• _TASK STATEMENT_: Give the entries again exactly, without pictures.

• _AVAILABLE DATA_:
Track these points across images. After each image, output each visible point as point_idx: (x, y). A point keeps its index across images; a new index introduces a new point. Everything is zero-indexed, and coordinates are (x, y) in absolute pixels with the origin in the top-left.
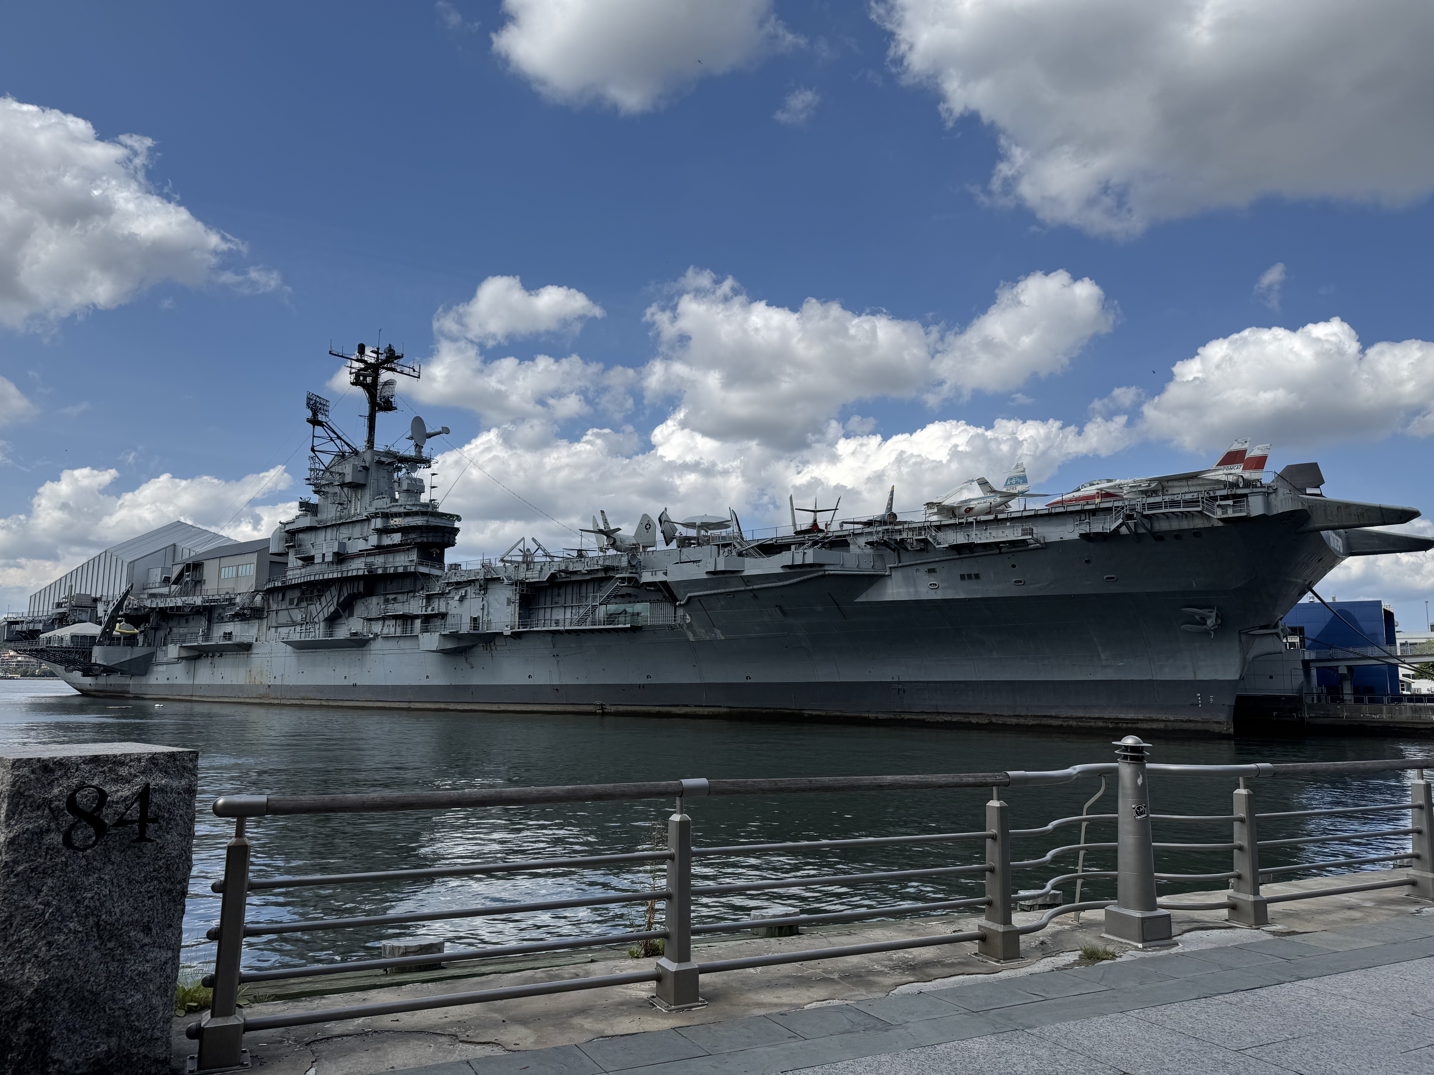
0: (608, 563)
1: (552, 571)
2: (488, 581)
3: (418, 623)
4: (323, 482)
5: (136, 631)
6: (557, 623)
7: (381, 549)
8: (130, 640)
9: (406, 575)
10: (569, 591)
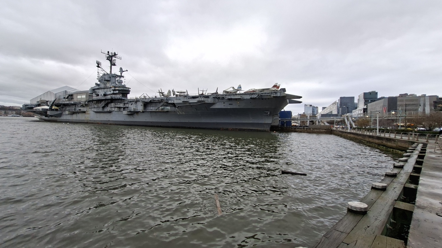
0: (162, 99)
1: (150, 100)
2: (137, 101)
3: (122, 109)
4: (101, 79)
5: (58, 108)
6: (151, 110)
7: (114, 94)
8: (57, 110)
9: (119, 99)
10: (154, 104)
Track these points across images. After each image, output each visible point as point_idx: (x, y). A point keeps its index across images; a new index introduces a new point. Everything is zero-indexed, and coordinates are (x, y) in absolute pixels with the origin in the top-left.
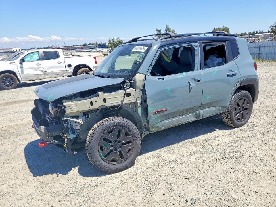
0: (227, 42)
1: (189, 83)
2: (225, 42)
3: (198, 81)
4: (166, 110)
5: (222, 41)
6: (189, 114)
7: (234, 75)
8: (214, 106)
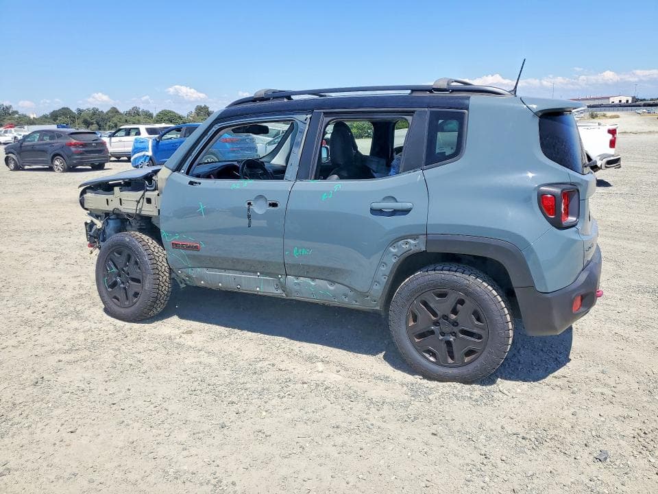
0: (421, 113)
1: (249, 204)
2: (413, 112)
3: (274, 205)
4: (196, 248)
5: (400, 109)
6: (258, 274)
7: (398, 213)
8: (332, 281)
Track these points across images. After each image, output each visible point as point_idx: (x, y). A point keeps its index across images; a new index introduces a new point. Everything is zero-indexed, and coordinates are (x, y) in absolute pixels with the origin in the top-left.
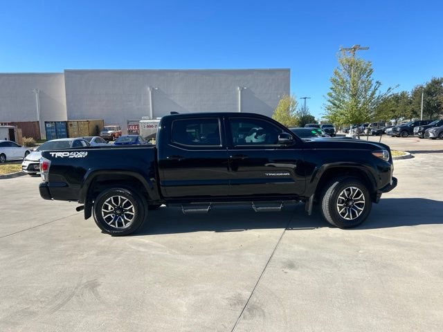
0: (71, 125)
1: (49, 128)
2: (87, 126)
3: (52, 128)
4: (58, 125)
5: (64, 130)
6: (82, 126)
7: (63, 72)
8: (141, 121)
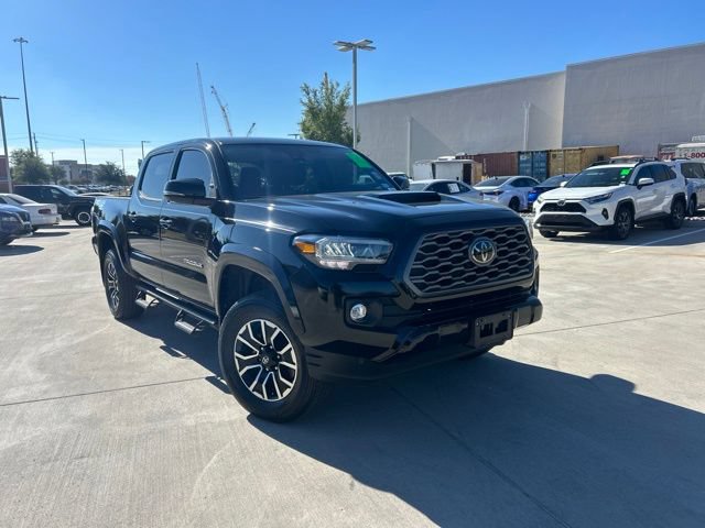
0: (555, 156)
1: (523, 162)
2: (578, 157)
3: (526, 162)
4: (537, 157)
5: (543, 164)
6: (570, 157)
7: (564, 69)
8: (681, 146)
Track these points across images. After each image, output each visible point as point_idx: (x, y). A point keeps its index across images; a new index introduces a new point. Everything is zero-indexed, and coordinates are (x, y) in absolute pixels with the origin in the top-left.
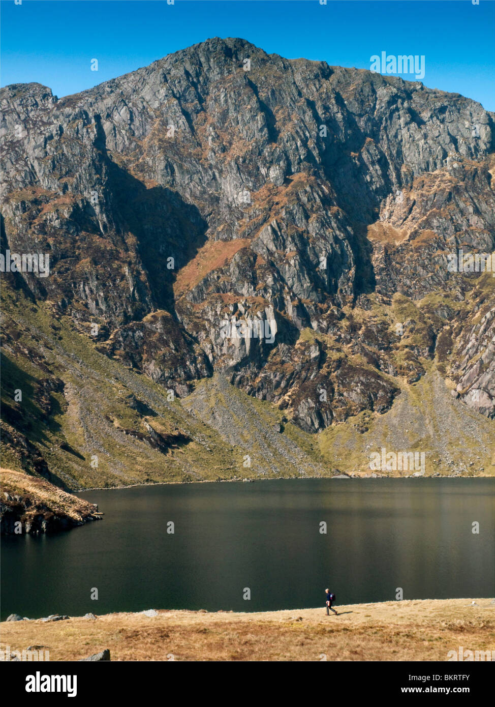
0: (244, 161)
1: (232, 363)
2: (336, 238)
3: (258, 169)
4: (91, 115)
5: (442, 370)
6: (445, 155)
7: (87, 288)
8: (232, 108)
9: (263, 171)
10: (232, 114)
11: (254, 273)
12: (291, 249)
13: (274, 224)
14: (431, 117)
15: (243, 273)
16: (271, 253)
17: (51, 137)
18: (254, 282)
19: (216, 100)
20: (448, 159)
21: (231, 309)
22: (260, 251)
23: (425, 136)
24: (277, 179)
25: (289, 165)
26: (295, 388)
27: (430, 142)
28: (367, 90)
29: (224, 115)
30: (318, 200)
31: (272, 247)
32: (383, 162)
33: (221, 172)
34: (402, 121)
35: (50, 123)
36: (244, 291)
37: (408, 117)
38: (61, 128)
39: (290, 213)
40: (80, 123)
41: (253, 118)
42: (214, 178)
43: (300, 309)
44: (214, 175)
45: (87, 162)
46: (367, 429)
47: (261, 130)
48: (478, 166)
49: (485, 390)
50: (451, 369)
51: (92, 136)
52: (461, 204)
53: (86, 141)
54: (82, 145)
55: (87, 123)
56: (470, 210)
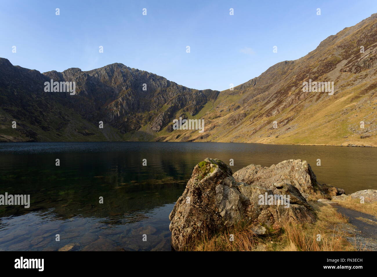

• _SOLUTION TO THE PROBLEM_:
Track these points across images. After each image, output each visible point as point_idx: (x, y). A point keeps its index across images; a new index introduces a new point. Everything is zero-indexed, and coordinates are (x, y) in absolute pixels with the origin in the top-left.
0: (608, 563)
1: (552, 571)
2: (488, 581)
3: (418, 623)
4: (323, 482)
5: (136, 631)
6: (557, 623)
7: (381, 549)
8: (130, 640)
9: (406, 575)
10: (569, 591)
0: (162, 99)
1: (150, 100)
2: (137, 101)
3: (122, 109)
4: (101, 79)
5: (58, 108)
6: (151, 110)
7: (114, 94)
8: (57, 110)
9: (119, 99)
10: (154, 104)
Track these points across images. After each image, output each visible point as point_idx: (x, y). A point keeps its index across images; a new index introduces a new point. Everything is zero-indexed, and coordinates are (x, y) in absolute pixels with the origin in the top-left.
0: (227, 42)
1: (189, 83)
2: (225, 42)
3: (198, 81)
4: (166, 110)
5: (222, 41)
6: (189, 114)
7: (234, 75)
8: (214, 106)
0: (421, 113)
1: (249, 204)
2: (413, 112)
3: (274, 205)
4: (196, 248)
5: (400, 109)
6: (258, 274)
7: (398, 213)
8: (332, 281)
Track these points across images. After each image, output each visible point as point_idx: (x, y). A point keeps its index across images; a new index introduces a new point. Everything is zero-indexed, and coordinates are (x, y) in absolute pixels with the origin in the top-left.
0: (71, 125)
1: (49, 128)
2: (87, 126)
3: (52, 128)
4: (58, 125)
5: (64, 130)
6: (82, 126)
7: (63, 72)
8: (141, 121)
0: (555, 156)
1: (523, 162)
2: (578, 157)
3: (526, 162)
4: (537, 157)
5: (543, 164)
6: (570, 157)
7: (564, 69)
8: (681, 146)
Track these points across images. After each image, output each visible point as point_idx: (x, y). A point keeps its index across images; a new index introduces a new point. Everything is zero-indexed, and coordinates are (x, y) in absolute pixels with the origin in the top-left.
0: (244, 161)
1: (232, 363)
2: (336, 238)
3: (258, 169)
4: (91, 115)
5: (442, 370)
6: (445, 155)
7: (87, 288)
8: (232, 108)
9: (263, 171)
10: (232, 114)
11: (254, 273)
12: (291, 249)
13: (274, 224)
14: (431, 117)
15: (243, 273)
16: (271, 253)
17: (51, 137)
18: (254, 282)
19: (216, 100)
20: (448, 159)
21: (231, 309)
22: (260, 251)
23: (425, 136)
24: (277, 179)
25: (289, 165)
26: (295, 388)
27: (430, 142)
28: (367, 90)
29: (224, 115)
30: (318, 200)
31: (272, 247)
32: (383, 162)
33: (221, 172)
34: (402, 121)
35: (50, 123)
36: (244, 291)
37: (408, 117)
38: (61, 128)
39: (290, 213)
40: (80, 123)
41: (253, 118)
42: (214, 178)
43: (300, 309)
44: (214, 175)
45: (87, 162)
46: (367, 429)
47: (261, 130)
48: (478, 166)
49: (485, 390)
50: (451, 369)
51: (92, 136)
52: (461, 204)
53: (86, 141)
54: (82, 145)
55: (87, 123)
56: (470, 210)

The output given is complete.